What to produce
Rewrite the listing with every occurrence of "scientific name" replaced by "species name" and all else left unchanged. Omit the pictures from your answer.

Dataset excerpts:
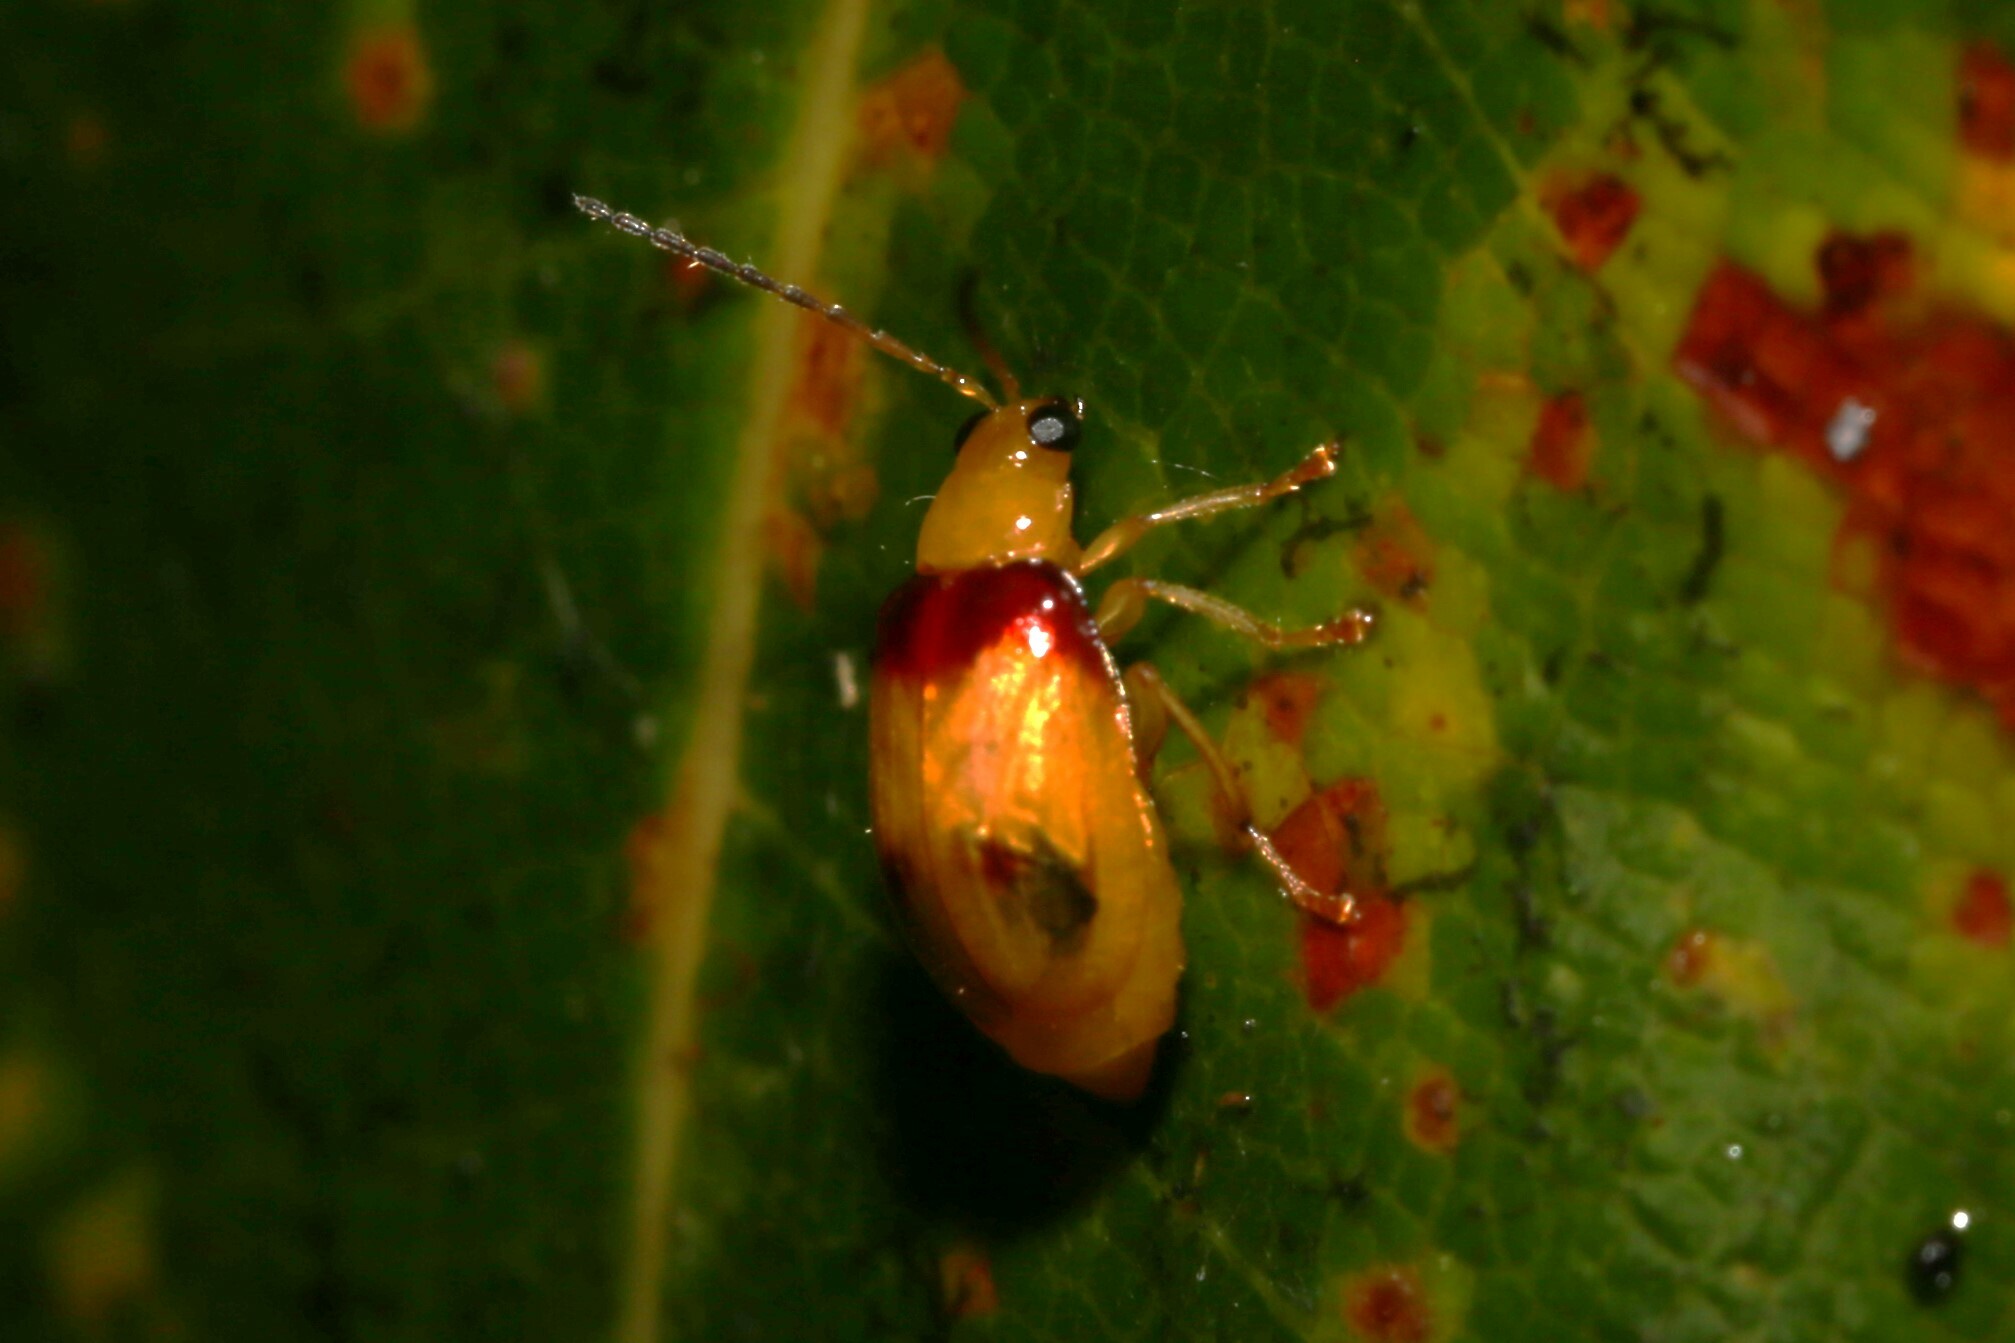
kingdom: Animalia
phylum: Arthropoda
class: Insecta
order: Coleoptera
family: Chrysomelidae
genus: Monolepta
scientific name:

Problem solution
kingdom: Animalia
phylum: Arthropoda
class: Insecta
order: Coleoptera
family: Chrysomelidae
genus: Monolepta
species name:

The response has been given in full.